Jeremy collects rare books and manuscripts on the history of prehistory and the history of aerodynamics and rocketry, as well as aspects of the history of the bibliography of science and medicine. The mathematician, historian of science, book collector and book thief, Count Guglielmo Libri is another of his special interests, and the subject of his book published in 2013. Jeremy and Diana are currently collaborating on an annotated descriptive bibliographical narrative volume on the history of prehistory entitled Discovery of Human Origins.
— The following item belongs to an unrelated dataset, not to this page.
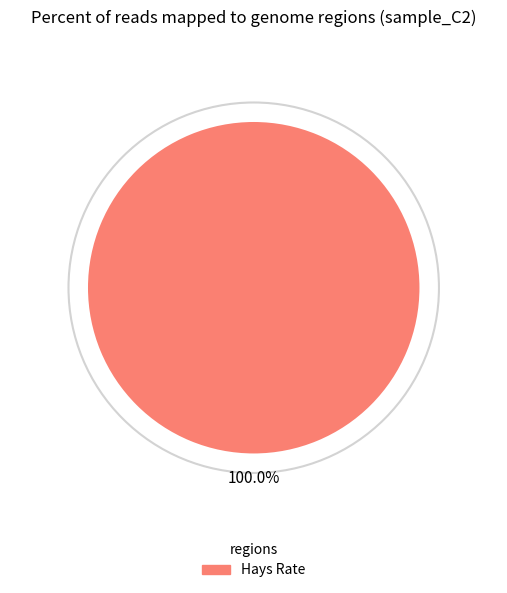

Is there a majority slice in this chart?

Yes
Jeremy has a large working library on the history of media supporting From Cave Paintings to the Internet, and also collects prints, antique maps, paintings, and Native American art. His next books will be Discovery of Human Origins and A Companion to Andreas Vesalius's De humani corporis fabrica -- a supplement to the five volume Richardson and Carman translation which we published.

About Diana Hook

Diana Hook
E-mail:
Phone: 415-225-3954

Diana Hook received her B.A. in Classical Literature from the University of California at Santa Cruz in 1977, and her M.L.S. in 1978 from Columbia University, where she participated in Dr. Terry Belanger’s Rare Book School (now at the University of Virginia). She began her career at the Library Company of Philadelphia, then moved to the Bay Area to take a cataloguing position at John Howell—Books, where she remained until shortly before the bookshop closed in 1984. In August 1984 she was hired by Jeremy Norman to compile a bibliographical catalogue of his father’s library of rare scientific and medical books. This was published as The Haskell F. Norman Library of Science & Medicine in 1991. In 1993 she took over the position of rare book cataloguer at Jeremy Norman & Co.; all of the JN&Co. catalogues from no. 28 on have been largely her work. She collaborated with Jeremy on Origins of Cyberspace: A Library on the History of Computing, Networking, and Telecommunications (2002).